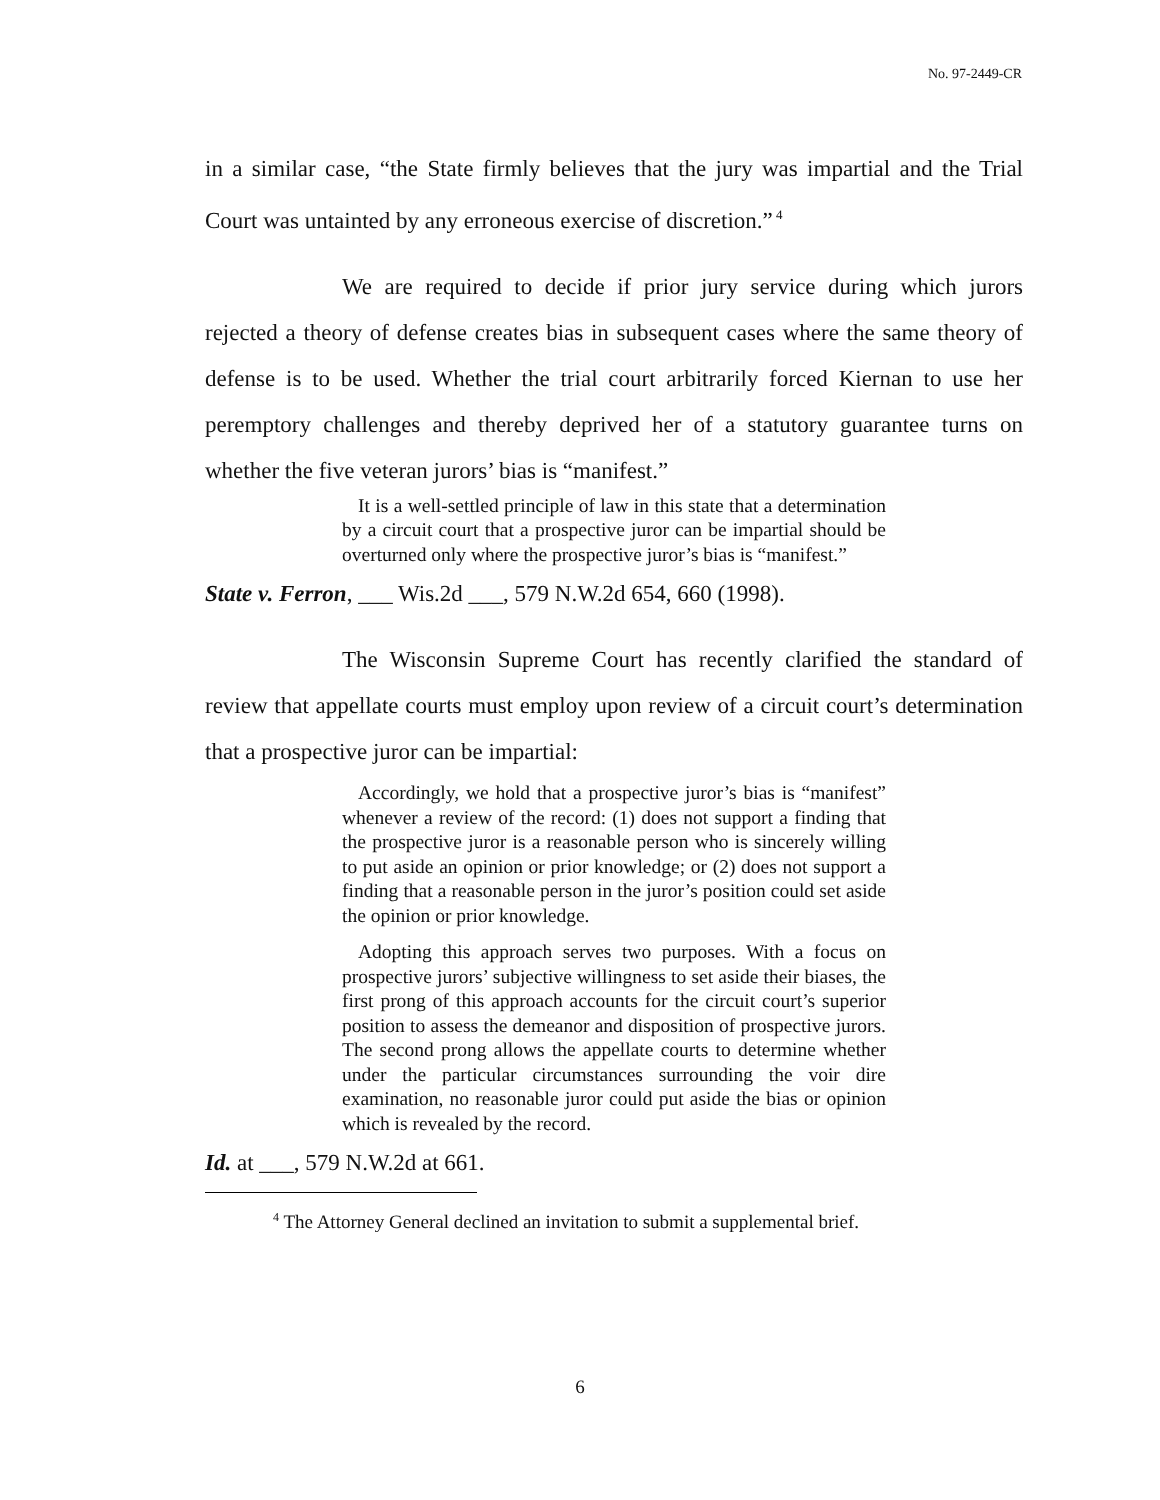No. 97-2449-CR
in a similar case, “the State firmly believes that the jury was impartial and the Trial Court was untainted by any erroneous exercise of discretion.”<sup>4</sup>
We are required to decide if prior jury service during which jurors rejected a theory of defense creates bias in subsequent cases where the same theory of defense is to be used. Whether the trial court arbitrarily forced Kiernan to use her peremptory challenges and thereby deprived her of a statutory guarantee turns on whether the five veteran jurors’ bias is “manifest.”
It is a well-settled principle of law in this state that a determination by a circuit court that a prospective juror can be impartial should be overturned only where the prospective juror’s bias is “manifest.”
State v. Ferron, ___ Wis.2d ___, 579 N.W.2d 654, 660 (1998).
The Wisconsin Supreme Court has recently clarified the standard of review that appellate courts must employ upon review of a circuit court’s determination that a prospective juror can be impartial:
Accordingly, we hold that a prospective juror’s bias is “manifest” whenever a review of the record: (1) does not support a finding that the prospective juror is a reasonable person who is sincerely willing to put aside an opinion or prior knowledge; or (2) does not support a finding that a reasonable person in the juror’s position could set aside the opinion or prior knowledge.
Adopting this approach serves two purposes. With a focus on prospective jurors’ subjective willingness to set aside their biases, the first prong of this approach accounts for the circuit court’s superior position to assess the demeanor and disposition of prospective jurors. The second prong allows the appellate courts to determine whether under the particular circumstances surrounding the voir dire examination, no reasonable juror could put aside the bias or opinion which is revealed by the record.
Id. at ___, 579 N.W.2d at 661.
<sup>4</sup> The Attorney General declined an invitation to submit a supplemental brief.
6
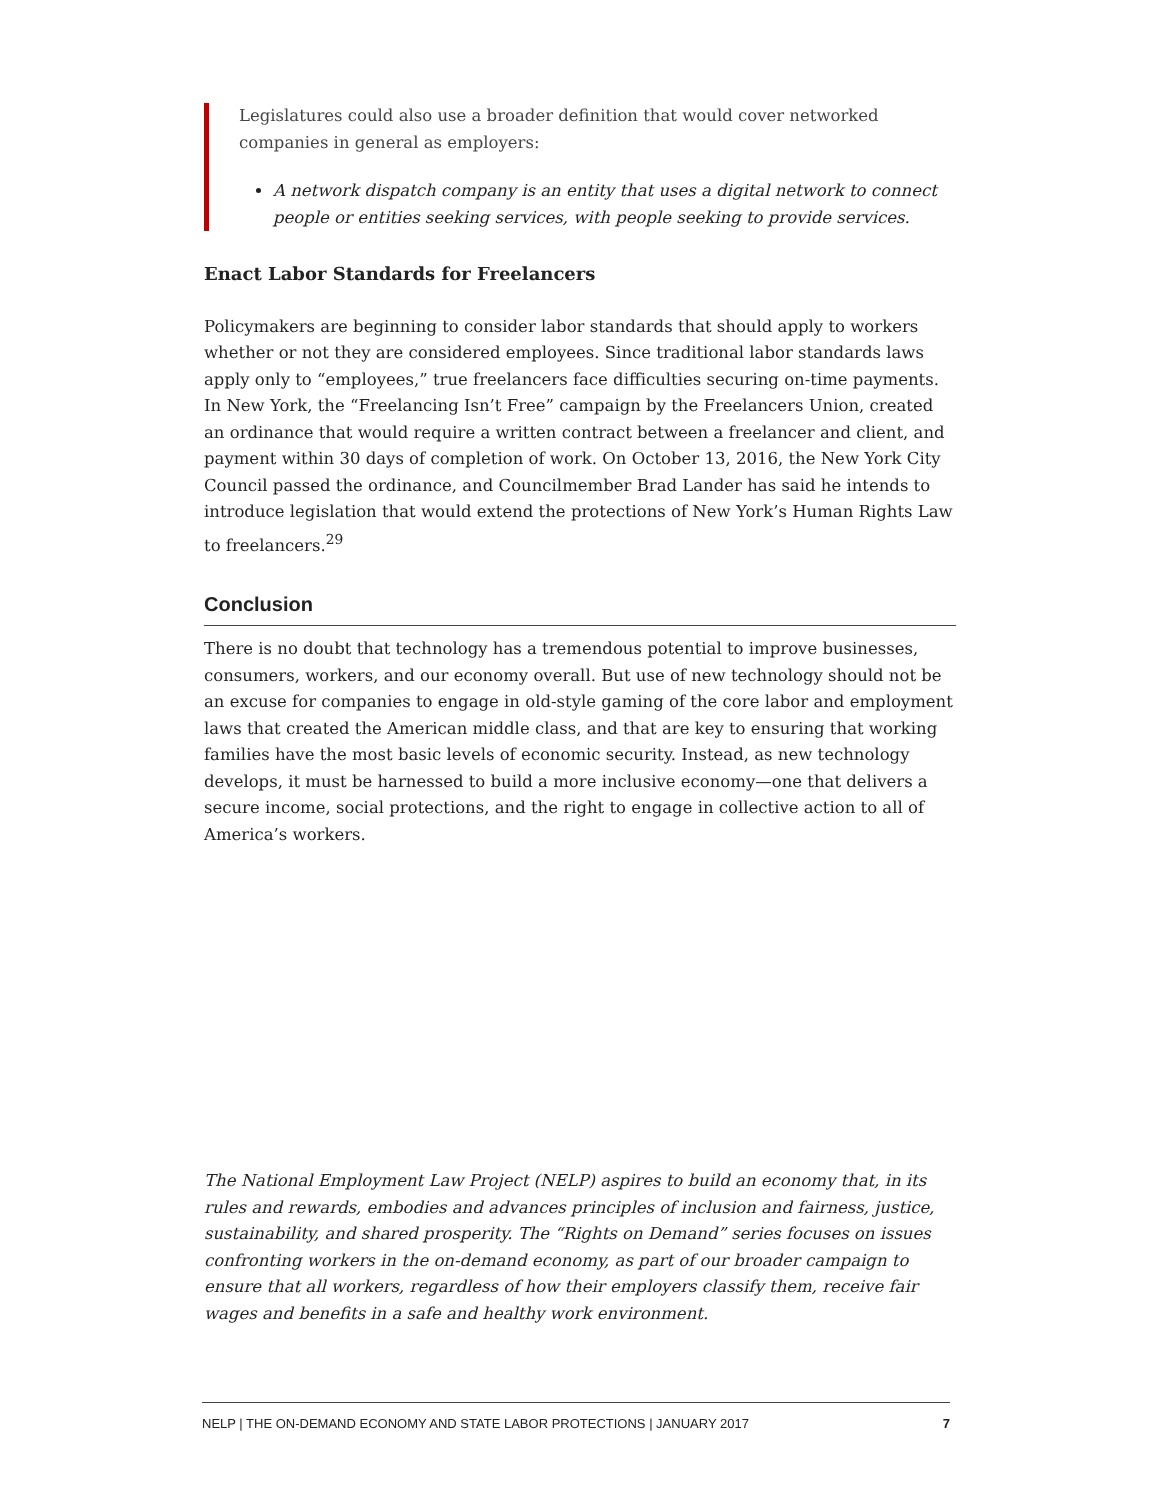Legislatures could also use a broader definition that would cover networked companies in general as employers:
A network dispatch company is an entity that uses a digital network to connect people or entities seeking services, with people seeking to provide services.
Enact Labor Standards for Freelancers
Policymakers are beginning to consider labor standards that should apply to workers whether or not they are considered employees. Since traditional labor standards laws apply only to “employees,” true freelancers face difficulties securing on-time payments. In New York, the “Freelancing Isn’t Free” campaign by the Freelancers Union, created an ordinance that would require a written contract between a freelancer and client, and payment within 30 days of completion of work. On October 13, 2016, the New York City Council passed the ordinance, and Councilmember Brad Lander has said he intends to introduce legislation that would extend the protections of New York’s Human Rights Law to freelancers.<sup>29</sup>
Conclusion
There is no doubt that technology has a tremendous potential to improve businesses, consumers, workers, and our economy overall. But use of new technology should not be an excuse for companies to engage in old-style gaming of the core labor and employment laws that created the American middle class, and that are key to ensuring that working families have the most basic levels of economic security. Instead, as new technology develops, it must be harnessed to build a more inclusive economy—one that delivers a secure income, social protections, and the right to engage in collective action to all of America’s workers.
The National Employment Law Project (NELP) aspires to build an economy that, in its rules and rewards, embodies and advances principles of inclusion and fairness, justice, sustainability, and shared prosperity. The “Rights on Demand” series focuses on issues confronting workers in the on-demand economy, as part of our broader campaign to ensure that all workers, regardless of how their employers classify them, receive fair wages and benefits in a safe and healthy work environment.
NELP | THE ON-DEMAND ECONOMY AND STATE LABOR PROTECTIONS | JANUARY 2017 7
= = =
What this task involves: Filter the entries and keep only the lines holding "determination".

Result for this task:
It is a well-settled principle of law in this state that a determination by a circuit court that a prospective juror can be impartial should be overturned only where the prospective juror’s bias is “manifest.”
The Wisconsin Supreme Court has recently clarified the standard of review that appellate courts must employ upon review of a circuit court’s determination that a prospective juror can be impartial:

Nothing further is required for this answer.